■ **QUELLDOKUMENT**:
Angst vor Winterkorn bei VW?
7. November 2015In dem Skandal um falsche Angaben über den CO2-Ausstoß bei Volkswagen-Modellen liegen der Konzernrevision laut einem Bericht der "Bild am Sonntag" mehrere Geständnisse von VW-Mitarbeitern vor. Die Ingenieure hätten angegeben, sie hätten die ambitionierten Ziele des inzwischen zurückgetretenen VW-Chefs Martin Winterkorn mit legalen Mitteln nicht erreichen können, berichtet das Blatt. Winterkorn hatte beim Genfer Autosalon im März 2012 angekündigt, VW werde den CO2-Ausstoß seiner Modelle bis 2015 um 30 Prozent verringern.
Einer nahm seinen Mut zusammen
Die Techniker hätten sich den Geständnissen zufolge nicht getraut, ihren obersten Chef mit den tatsächlichen Umsetzungsschwierigkeiten zu konfrontieren, schreibt die "BamS". Dem Bericht zufolge begannen die Manipulationen 2013 und liefen bis zum Frühjahr 2015. Der ganze Schwindel sei aufgeflogen, weil ein Wolfsburger Ingenieur Ende Oktober sein Schweigen gebrochen habe. Der Mitarbeiter der Abteilung Forschung und Entwicklung berichtete demnach seinem Vorgesetzten von einem großangelegten CO2-Betrug. Die Techniker hätten mit diversen unerlaubten Maßnahmen die Werte manipuliert, zum Beispiel durch einen höheren Reifendruck von mehr als 3,5 bar. Außerdem sei auch Diesel ins Motoröl gemischt worden, damit Testwagen leichter liefen und weniger Sprit verbrauchten.

■ **DATENSATZAUSZÜGE**:
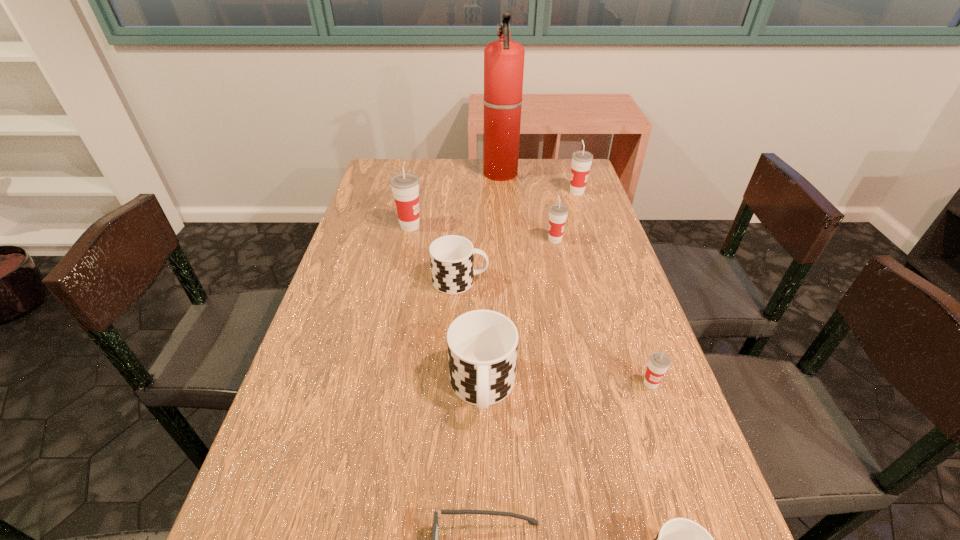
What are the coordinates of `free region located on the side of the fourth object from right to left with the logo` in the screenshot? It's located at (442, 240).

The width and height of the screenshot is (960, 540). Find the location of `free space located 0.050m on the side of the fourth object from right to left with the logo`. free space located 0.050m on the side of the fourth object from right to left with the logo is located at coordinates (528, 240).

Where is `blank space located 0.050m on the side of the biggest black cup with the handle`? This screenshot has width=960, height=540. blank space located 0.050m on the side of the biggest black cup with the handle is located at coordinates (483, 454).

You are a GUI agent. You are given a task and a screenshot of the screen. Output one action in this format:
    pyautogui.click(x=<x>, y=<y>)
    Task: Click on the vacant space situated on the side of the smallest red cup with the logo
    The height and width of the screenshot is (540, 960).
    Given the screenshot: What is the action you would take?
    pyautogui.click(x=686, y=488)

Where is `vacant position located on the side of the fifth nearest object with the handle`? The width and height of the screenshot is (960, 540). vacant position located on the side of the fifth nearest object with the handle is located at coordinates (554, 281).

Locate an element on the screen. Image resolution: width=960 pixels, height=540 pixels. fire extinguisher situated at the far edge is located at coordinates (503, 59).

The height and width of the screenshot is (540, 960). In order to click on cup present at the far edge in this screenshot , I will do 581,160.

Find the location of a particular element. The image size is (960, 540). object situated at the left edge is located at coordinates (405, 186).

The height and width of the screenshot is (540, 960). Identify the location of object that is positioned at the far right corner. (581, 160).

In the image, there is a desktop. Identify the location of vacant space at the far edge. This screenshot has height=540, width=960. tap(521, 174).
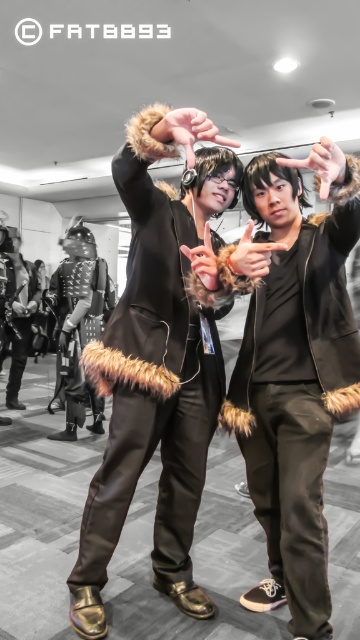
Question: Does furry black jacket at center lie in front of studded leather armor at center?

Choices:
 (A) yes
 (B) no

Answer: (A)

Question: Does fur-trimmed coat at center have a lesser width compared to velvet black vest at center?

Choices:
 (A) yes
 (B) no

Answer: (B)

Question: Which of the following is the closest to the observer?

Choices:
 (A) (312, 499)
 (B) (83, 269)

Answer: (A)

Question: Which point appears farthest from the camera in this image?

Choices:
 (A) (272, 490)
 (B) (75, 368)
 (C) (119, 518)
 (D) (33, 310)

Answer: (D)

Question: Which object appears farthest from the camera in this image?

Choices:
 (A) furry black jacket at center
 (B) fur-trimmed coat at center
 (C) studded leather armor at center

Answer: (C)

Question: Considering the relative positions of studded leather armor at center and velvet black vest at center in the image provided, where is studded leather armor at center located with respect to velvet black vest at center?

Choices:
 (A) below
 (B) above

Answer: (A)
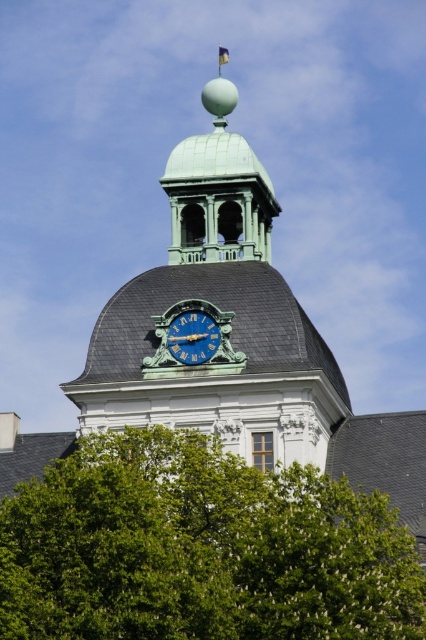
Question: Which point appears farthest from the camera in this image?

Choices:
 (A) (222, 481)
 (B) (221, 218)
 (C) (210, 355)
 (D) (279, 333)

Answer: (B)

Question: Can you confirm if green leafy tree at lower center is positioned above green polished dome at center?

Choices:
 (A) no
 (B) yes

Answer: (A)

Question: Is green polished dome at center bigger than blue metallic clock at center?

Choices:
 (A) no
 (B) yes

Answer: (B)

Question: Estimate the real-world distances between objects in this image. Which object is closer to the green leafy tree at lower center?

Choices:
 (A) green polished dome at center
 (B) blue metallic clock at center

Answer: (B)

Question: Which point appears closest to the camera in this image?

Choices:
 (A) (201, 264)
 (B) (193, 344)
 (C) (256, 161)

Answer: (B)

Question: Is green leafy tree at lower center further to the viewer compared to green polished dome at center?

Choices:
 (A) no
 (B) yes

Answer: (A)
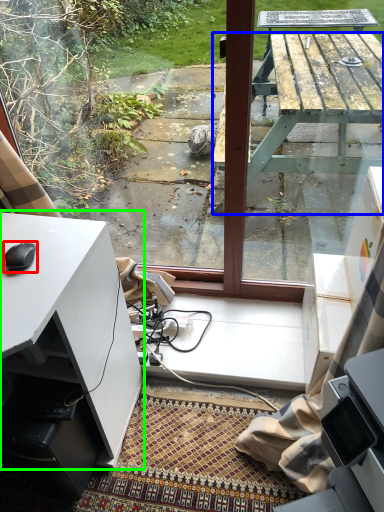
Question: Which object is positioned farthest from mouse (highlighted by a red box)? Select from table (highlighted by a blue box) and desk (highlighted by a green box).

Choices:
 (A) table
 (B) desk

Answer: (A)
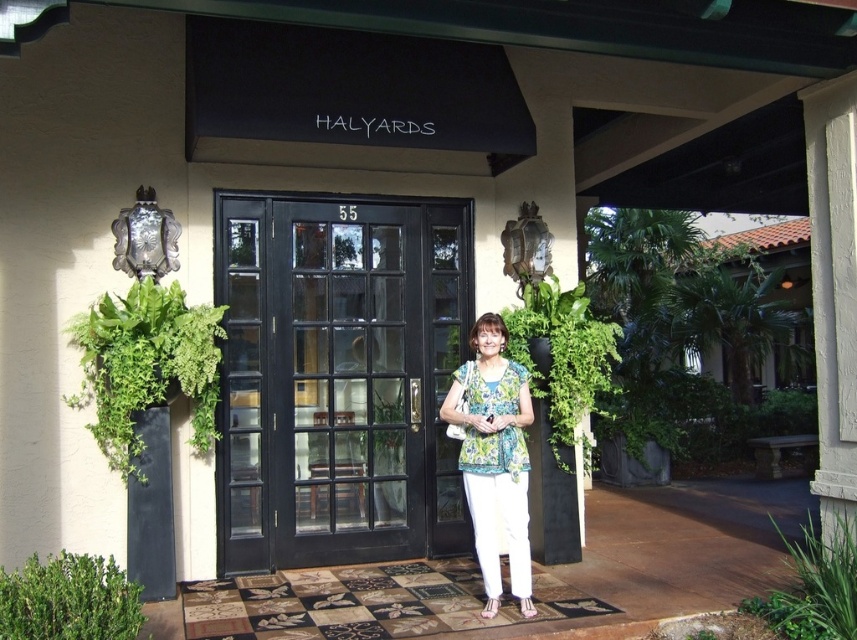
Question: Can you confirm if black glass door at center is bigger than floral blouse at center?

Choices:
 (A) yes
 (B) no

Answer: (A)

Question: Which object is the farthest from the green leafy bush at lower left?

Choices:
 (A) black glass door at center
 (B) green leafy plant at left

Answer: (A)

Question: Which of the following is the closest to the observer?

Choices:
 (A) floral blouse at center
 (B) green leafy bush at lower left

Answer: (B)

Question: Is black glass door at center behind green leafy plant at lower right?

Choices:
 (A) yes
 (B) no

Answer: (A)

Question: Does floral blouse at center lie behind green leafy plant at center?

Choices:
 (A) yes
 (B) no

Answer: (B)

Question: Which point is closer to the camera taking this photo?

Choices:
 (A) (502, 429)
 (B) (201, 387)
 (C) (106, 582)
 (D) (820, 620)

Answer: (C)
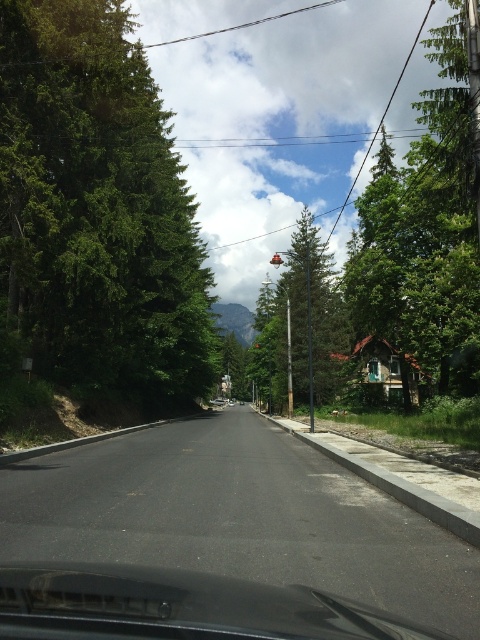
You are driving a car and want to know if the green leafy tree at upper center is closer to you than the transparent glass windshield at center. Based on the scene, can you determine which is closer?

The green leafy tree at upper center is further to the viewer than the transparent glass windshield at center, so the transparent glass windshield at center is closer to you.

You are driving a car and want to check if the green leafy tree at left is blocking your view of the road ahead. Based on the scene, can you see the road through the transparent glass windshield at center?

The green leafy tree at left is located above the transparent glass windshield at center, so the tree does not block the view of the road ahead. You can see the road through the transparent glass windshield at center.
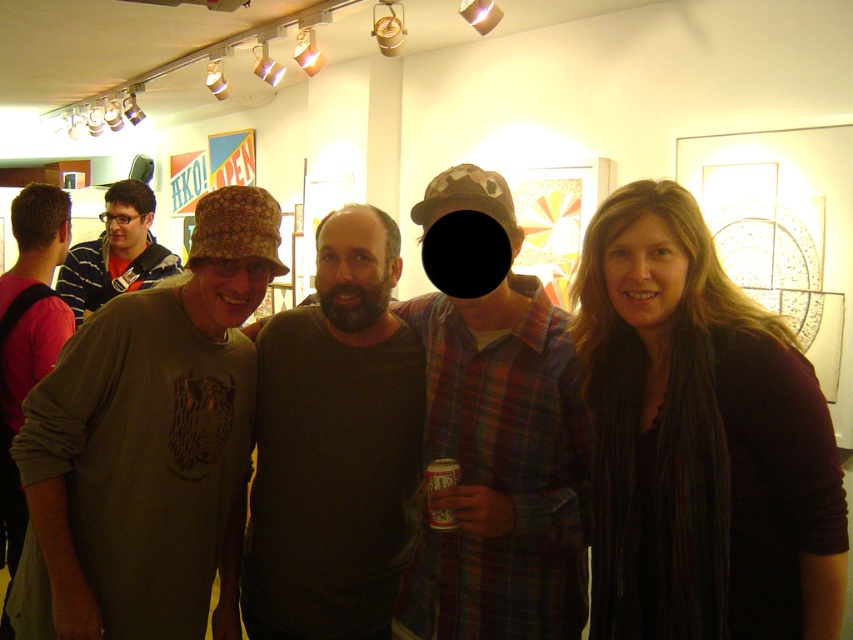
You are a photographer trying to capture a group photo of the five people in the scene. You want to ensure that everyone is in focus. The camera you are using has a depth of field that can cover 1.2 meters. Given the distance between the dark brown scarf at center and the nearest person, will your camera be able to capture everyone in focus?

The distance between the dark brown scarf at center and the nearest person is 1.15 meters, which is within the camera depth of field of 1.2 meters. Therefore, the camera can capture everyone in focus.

■ **AUFGABE 1**: Um wie viel Prozent sollte der CO2-Ausstoß der VW-Modelle laut Winterkorns Ankündigung im Artikel über den VW-Skandal bis 2015 sinken?
■ **AUFGABE 2**: Extrahieren Sie aus dem Artikel über den VW-Skandal den gesamten Wortlaut von „7. November 2015In“ bis hinunter zu „30 Prozent verringern.“.

■ **RICHTIGE ANTWORT 1**: Um 30 Prozent.

■ **RICHTIGE ANTWORT 2**:
7. November 2015In dem Skandal um falsche Angaben über den CO2-Ausstoß bei Volkswagen-Modellen liegen der Konzernrevision laut einem Bericht der "Bild am Sonntag" mehrere Geständnisse von VW-Mitarbeitern vor. Die Ingenieure hätten angegeben, sie hätten die ambitionierten Ziele des inzwischen zurückgetretenen VW-Chefs Martin Winterkorn mit legalen Mitteln nicht erreichen können, berichtet das Blatt. Winterkorn hatte beim Genfer Autosalon im März 2012 angekündigt, VW werde den CO2-Ausstoß seiner Modelle bis 2015 um 30 Prozent verringern.